Preguntas de estudio:
**A.** Según el texto sobre el discurso de Ana María Matute en el Premio Cervantes, ¿quién le regaló el muñeco Gorogó, de dónde lo trajo y a qué edad lo recibió ella?
**B.** Prolonga el texto sobre el discurso de Ana María Matute en el Premio Cervantes a partir de su última oración.

Texto extraído:
↓↓↓

Desde muy niña, quizá desde que oyó por primera vez la «mágica frase» de «érase una vez…», Ana María Matute supo que entregaría su vida a la Literatura, una pasión de la que habló hoy en su discurso de agradecimiento del Premio Cervantes, en el que evocó su infancia y sus comienzos como escritora.
«La literatura ha sido, y es, el faro salvador de muchas de mis tormentas», decía esta gran novelista tras recibir de manos del rey el galardón más importante de las letras hispánicas, un premio que ella considera «como el reconocimiento, ya que no a un mérito, al menos a la voluntad y al amor» que la han llevado a entregar toda su vida «a esta dedicación».
Fue un discurso intimista, sincero y emotivo, muy distinto al de otros galardonados, en parte porque, como ella confesó, no se le da bien este tipo de intervenciones y prefiere «escribir tres novelas seguidas y veinticinco cuentos, sin respiro, a tener que pronunciar un discurso», y también porque el estilo de Matute es único y hoy no tenía que demostrar nada: ahí están su obra y su inmensa capacidad de fabulación.
Matute, que no ocultaba hoy su felicidad -«¿por qué tenemos tanto miedo de esa palabra?»-, no subió a la cátedra a leer su intervención, sino que lo hizo abajo, sentada en su silla de ruedas y junto al público. En más de una ocasión hizo reír a los asistentes con sus palabras, pero sobre todo los emocionó.
Apenas hubo en su intervención referencias a Cervantes, aunque sí aludió, sin nombrarlo, al Quijote, ese «hombre bueno, solitario, triste y soñador», que «creía en el honor y la valentía, e inventaba la vida».
Aquel soñador «convertía en gigantes las aspas de un molino, igual que convertía en la delicada Dulcinea a una cerril Aldonza. Inventó sensibilidad, inteligencia y acaso bondad -‘el don más raro de este mundo’- en una criatura carente de todos esos atributos. ¿Y quién no ha convertido alguna vez a un Aldonzo o Aldonza de mucho cuidado en Dulcineo o Dulcinea…?, se preguntó con humor la autora de «Paraíso inhabitado».
Parafraseando a San Juan -«el que no ama está muerto»-, Matute cree que «el que no inventa, no vive». Ella empezó a inventar en «un tiempo muy niño y muy frágil», en el que se sentía distinta: era tartamuda, «más por miedo que por un defecto físico», y las niñas de aquel tiempo, «mujeres recortadas, poco o nada tenían que ver» con ella.
Esa niña solitaria que fue Matute solo tenía un amigo, su muñeco Gorogó, que su padre le trajo de Londres a los cinco años. Gorogó está presente en «Primera memoria», una de las novelas con las que esta escritora se siente «más identificada», y la acompañó también en sus primeros «inventos» literarios. Hasta que la autora supo que «en la Literatura -en grande-, como en la vida, se entra con dolor y lágrimas».

↑↑↑

Datos mostrados:
↓↓↓

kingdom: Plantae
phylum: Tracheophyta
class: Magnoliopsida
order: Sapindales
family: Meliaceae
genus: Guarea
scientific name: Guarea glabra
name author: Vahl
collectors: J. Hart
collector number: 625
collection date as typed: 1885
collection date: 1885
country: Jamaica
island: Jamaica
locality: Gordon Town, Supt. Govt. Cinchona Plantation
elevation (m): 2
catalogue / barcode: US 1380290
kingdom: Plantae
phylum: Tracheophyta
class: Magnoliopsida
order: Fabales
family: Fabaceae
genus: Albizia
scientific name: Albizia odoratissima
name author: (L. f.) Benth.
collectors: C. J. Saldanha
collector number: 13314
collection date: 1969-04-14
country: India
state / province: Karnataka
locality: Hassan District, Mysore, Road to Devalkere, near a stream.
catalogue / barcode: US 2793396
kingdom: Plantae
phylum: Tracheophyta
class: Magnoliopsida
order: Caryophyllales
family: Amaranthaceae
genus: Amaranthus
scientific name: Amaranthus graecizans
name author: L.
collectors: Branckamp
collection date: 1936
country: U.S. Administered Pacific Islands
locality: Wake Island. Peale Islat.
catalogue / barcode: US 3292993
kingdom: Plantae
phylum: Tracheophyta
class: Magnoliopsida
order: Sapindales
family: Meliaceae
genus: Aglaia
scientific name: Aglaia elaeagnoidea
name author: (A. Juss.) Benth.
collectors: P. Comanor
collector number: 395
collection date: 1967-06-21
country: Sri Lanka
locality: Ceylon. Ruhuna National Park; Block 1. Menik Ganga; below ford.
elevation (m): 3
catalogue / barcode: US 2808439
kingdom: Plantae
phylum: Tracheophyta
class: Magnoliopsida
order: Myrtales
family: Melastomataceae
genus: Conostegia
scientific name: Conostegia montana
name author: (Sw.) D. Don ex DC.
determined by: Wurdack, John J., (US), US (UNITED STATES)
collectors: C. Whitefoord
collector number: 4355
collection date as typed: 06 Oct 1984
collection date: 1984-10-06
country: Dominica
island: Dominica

↑↑↑

Respuestas:
**A.** Se lo trajo su padre de Londres cuando ella tenía cinco años.

**B.**
La escritora evocó cuando con «la timidez, el asombro y la audacia» de sus «casi veinte años» se asomó «al mundo editorial». Con aspecto «más aniñado del normal» (llevaba calcetines), Matute iba cada día a la editorial Destino con su primera novela, «Pequeño teatro», escrita a los diecisiete años, «a mano, en un cuaderno escolar, cuadriculado, con las tapas de hule negro».
Un empleado se apiadó de ella y le consiguió «una entrevista con el director», el novelista Ignacio Agustí, quien con «infinita paciencia», le explicó que debía «pasarlo a máquina».
Le contrataron el libro y envió su segunda novela, «Los Abel», al Premio Nadal. En aquella edición lo ganó «el gran Miguel Delibes», pero Matute tiene «aún la satisfacción y acaso orgullo» de que su obra «quedó en tercer lugar».
Con «Pequeño teatro» ganó el Premio Planeta en 1954 y ese fue su «verdadero bautizo de entrada en el mundo editorial». Empezó a conocer a escritores y continuó «inventando invenciones», entre ellas «arzadú», una palabra que creó para designar el nombre de una flor inexistente.
En la parte final de su discurso, la galardonada hizo una encendida defensa del cuento y arremetió contra quienes «mutilan, bajo pretextos inanes de corrección política», «la famosa crueldad de los cuentos de hadas».
Matute llama a los de su generación la de «los niños asombrados», porque así se sintieron cuando estalló la Guerra Civil española. El mundo «se había vuelto del revés» y por primera vez vio «la muerte, cara a cara, en toda su devastadora magnitud».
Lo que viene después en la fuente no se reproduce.